Look to his history to understand 'pope of surprises,' cardinal says

WASHINGTON (CNS) -- Pope Francis is clearly "a pope of surprises," German Cardinal Walter Kasper said in an address in Washington Nov. 6, and those who would try to understand the pontiff, he added, should remember his Argentine roots and how they influence his theology and his world view.

The president emeritus of the Pontifical Council for the Promotion of Christian Unity, Cardinal Kasper was at The Catholic University of America to accept the Johannes Quasten Medal for Excellence in Scholarship and Leadership in Religious Studies.

In a 45-minute address about the pope's ecclesiology and ecumenical vision to a crowded hall that included many seminarians, Cardinal Kasper said that Pope Francis has, "succeeded in a short time in brightening up the gloomy atmosphere that had settled like mildew on the church."

However, he acknowledged, every pope has his "proponents and his enemies." Likewise, Pope Francis has his own detractors, the cardinal said. Those who do not trust his new style or new enthusiasm and may "decide to sit this papacy out."

"What for some is the beginning of a new spring, is for others a temporary cold spell," he said.

Cardinal Kasper said Pope Francis "is the first pope to have grown up in a multicultural megalopolis in the southern hemisphere." That shaped him with some European influences, but he also was strongly affected by Argentine culture, including its films and music.

The cardinal compared the theological influences on Pope Francis with those of his predecessor Pope Benedict XVI. Pope Benedict comes from the best European theological traditions, seeking to put the doctrine of the faith into practice.

"Pope Francis works differently," Cardinal Kasper said, and not necessarily in the way in which he is sometimes portrayed. "He's not a Franciscan in disguise, he's a Jesuit, through and through." That means, according to the cardinal, that he begins with a concrete situation and seeks to assess it according to the rules for discernment drawn from the Ignatian spiritual exercises, before arriving at a concrete action or position.

That method corresponds to the approach of St. John XXIII during the Second Vatican Council, he said, "reading the signs of the times."

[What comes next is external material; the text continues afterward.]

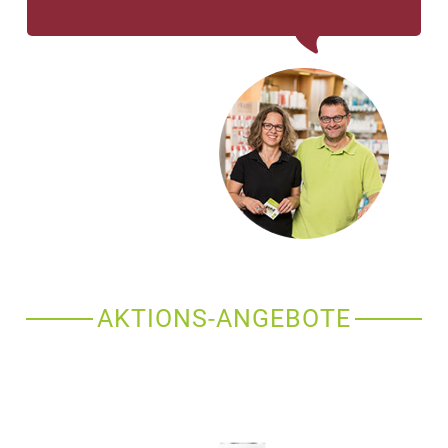
AKTIONS-ANGEBOTE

Understanding Argentina's variant of liberation theology also is instructive for those who wish to understand Pope Francis, he said.

The same "see, judge, act" approach of the Jesuits describes Argentine liberation theology, Cardinal Kasper said.

While in other places in Latin America, the approach focused on the social and political conditions that led to societal inequality, sometimes in a Marxist manner, "Argentinian liberation theology is a theology of the people and their culture."

It proceeds from a historical and cultural analysis of popular culture, in which people are unified by shared conscience, he said. "It does not want to instruct people, but listen to their wisdom."

Cardinal Kasper said the pope is a deeply spiritual man who is convinced that the light of the Gospel is the only thing that can help people fully understand and interpret reality.

For Pope Francis, he said, "faith is a light, but not like a lighthouse which expels all dark, but a lighted torch which guides our steps into the night."

That insight helps to understand how Pope Francis operates, from a basis of the Gospel as an instrument of joy and of reform.

"Pope Francis stands in a great tradition," Cardinal Kasper said. "He does not represent a liberal tradition, but a traditional position," as in going back to the Gospels as the source and strength of renewal for the church.

"He does not represent a traditionalist or a progressive scheme," he said, "but builds a bridge back to the origins. He has constructed a bridge to the future."

Pope Francis doesn't intend to revolutionize faith and morality, as "he wants to lead faith and morality back to their original center," to the heart of the Gospels, the cardinal said.

Particularly through his constant message of the need for mercy, Pope Francis emphasizes that, as St. Thomas Aquinas said, "God is not bound by our views of justice," but only to God's own desires. "God allows himself to be moved by the needs and sympathies of man."

"For him, a new beginning and a new chance are always possible. It's impossible that any human being can fall into a hole from which there is no way out."

Cardinal Kasper said another message of Pope Francis is that it is important that the church not be so self-centered.

"A self-centered person is sick," Cardinal Kasper said. "A self-centered church is a sick church." Pope Francis wants to leave behind the self-centered, self-pitying church immersed in its own suffering, he added.